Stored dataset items
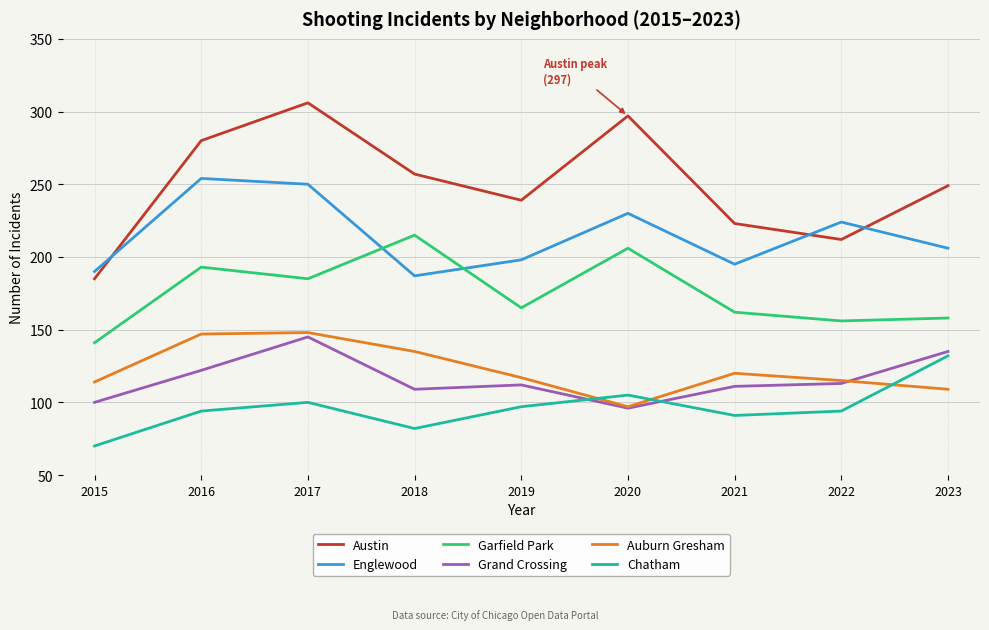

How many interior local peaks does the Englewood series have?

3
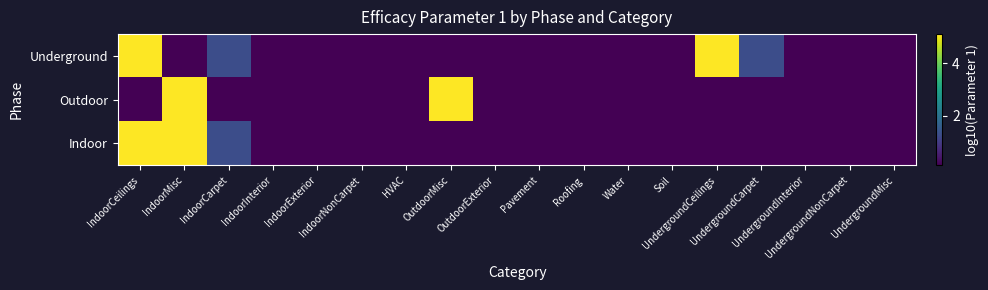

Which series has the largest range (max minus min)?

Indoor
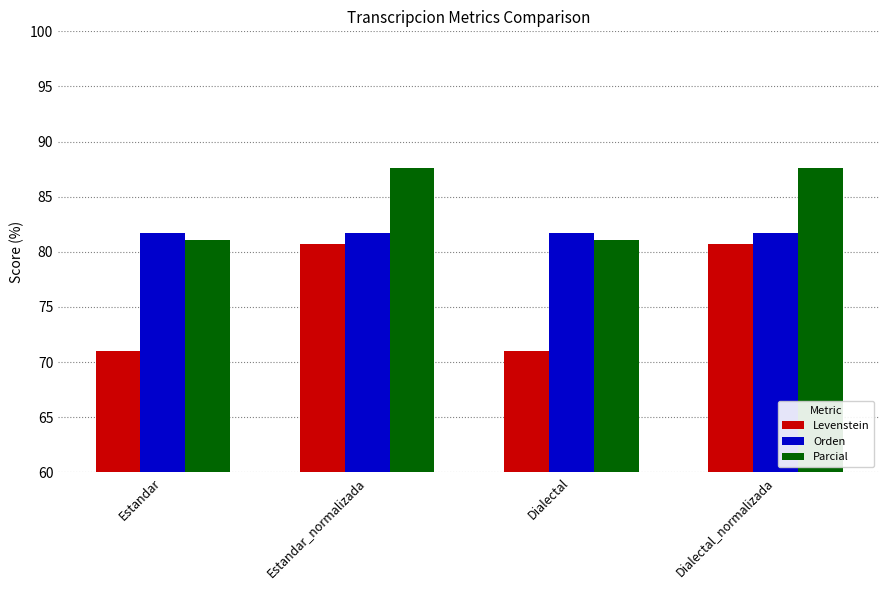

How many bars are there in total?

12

==

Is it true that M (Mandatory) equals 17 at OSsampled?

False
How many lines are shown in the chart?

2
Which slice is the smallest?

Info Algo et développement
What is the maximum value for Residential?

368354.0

Exercise prompt: Gather every line above that contains the word "Which".

Task solution:
Which series has the largest range (max minus min)?
Which slice is the smallest?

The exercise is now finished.